Ernest SWASH was mate on the keel “Venus” in 1911 but he would become a tug captain. He died in 1953.
James TAYLOR, born about 1796, married Sarah OLDFIELD in Halifax in 1820 when his occupation was recorded as waterman.
One of their sons, Richard, became owner and master of “Sarah” by 1861. In 1879 he registered “Brothers” (Wakefield 25) as owner and master just a few months before his death.
Little is known about their other son Joseph, born about 1823.
Sons Joseph and Richard both became watermen. By the 1871 census Joseph was master of “Scarboro” onboard with his wife and baby daughter. He became owner and master of “Two Brothers” (Wakefield 25) in 1891 which he sold two years later. By 1901 he had become a grocer in Wakefield. He died in 1926.
Richard TAYLOR Junior registered the family keel “Sarah” (Wakefield 26) as owner and master in 1879. She remained under his command until his death in 1910.
Booth TAYLOR started as master of “Venture”, formerly “Two Brothers”, in 1893. By 1901 he was a general labourer, and then a boatman for Aire and Calder Navigation Company. The 1939 register shows him as a canal foot bridge keeper in Selby. He retired to Reedness where he died in 1957.
Youngest son Nelson TAYLOR married Amy HODGSON in 1907 when his occupation was labourer, but at the baptism of baby Nelson two years later he was a lighterman.
No further generations of watermen have yet been found for this family.
John WINDLE, born 1779, was recorded as a bricklayer at the baptisms of three children, until the 1841 census when his occupation became waterman.
Sons Cornelius Thomas and George both drowned aged 10 and 17 respectively.
Son Cornelius, born 1821, was a waterman when he married Hannah HICK in 1850 before becoming a shoemaker after his marriage. The other son, Joseph, worked as a waterman for his entire working life.
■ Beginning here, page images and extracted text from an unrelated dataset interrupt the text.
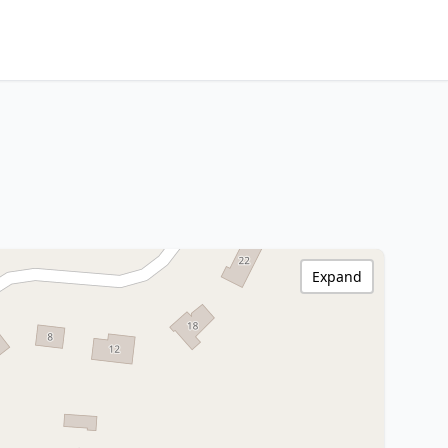
Expand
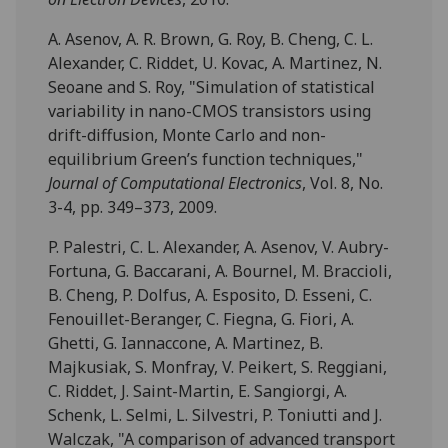
A. Asenov, A. R. Brown, G. Roy, B. Cheng, C. L.
Alexander, C. Riddet, U. Kovac, A. Martinez, N.
Seoane and S. Roy, "Simulation of statistical
variability in nano-CMOS transistors using
drift-diffusion, Monte Carlo and non-
equilibrium Green’s function techniques,"
Journal of Computational Electronics
, Vol. 8, No.
3-4, pp. 349–373, 2009.
P. Palestri, C. L. Alexander, A. Asenov, V. Aubry-
Fortuna, G. Baccarani, A. Bournel, M. Braccioli,
B. Cheng, P. Dolfus, A. Esposito, D. Esseni, C.
Fenouillet-Beranger, C. Fiegna, G. Fiori, A.
Ghetti, G. Iannaccone, A. Martinez, B.
Majkusiak, S. Monfray, V. Peikert, S. Reggiani,
C. Riddet, J. Saint-Martin, E. Sangiorgi, A.
Schenk, L. Selmi, L. Silvestri, P. Toniutti and J.
Walczak, "A comparison of advanced transport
He was master of “Agnes and Ann” and was onboard with his wife Eliza and five children in 1861. In 1879 he registered “Three Friends” as owner and master. He died the following year.
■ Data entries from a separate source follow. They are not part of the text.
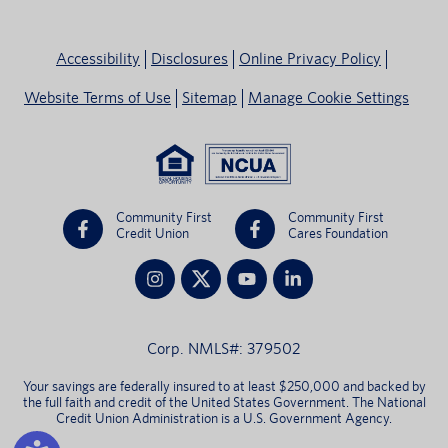
Accessibility
Disclosures
Online Privacy Policy
Website Terms of Use
Sitemap
Manage Cookie Settings
Community First
Community First
Credit Union
Cares Foundation
Corp. NMLS#: 379502
Your savings are federally insured to at least $250,000 and backed by
the full faith and credit of the United States Government. The National
Credit Union Administration is a U.S. Government Agency.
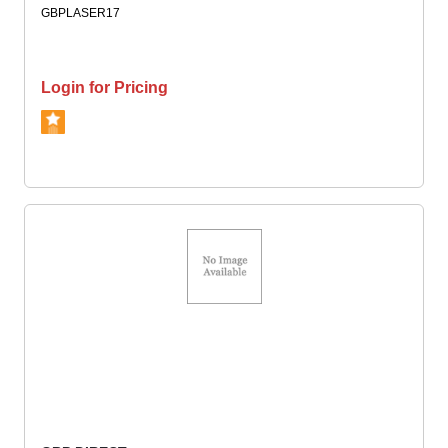
GBPLASER17
Login for Pricing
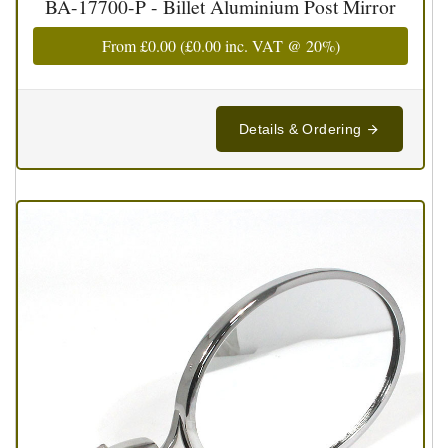
BA-17700-P - Billet Aluminium Post Mirror
From
£0.00
(
£0.00
inc. VAT @ 20%)
Details & Ordering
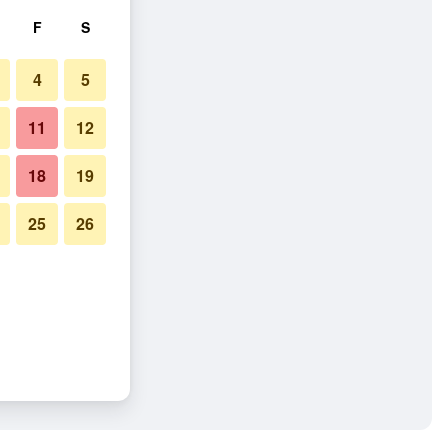
F
S
4
5
11
12
18
19
25
26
Joseph’s son Thomas was recorded twice as a waterman in 1881, both as master onboard “Three Friends” in Leeds and living with his widowed mother in Goole. By 1886 he had sold the keel. He never married and died in 1897.
Joseph’s other son John moved to Hull where he worked in an iron foundry before becoming a grocer, slater’s labourer and general dealer. He died in 1920 leaving no children.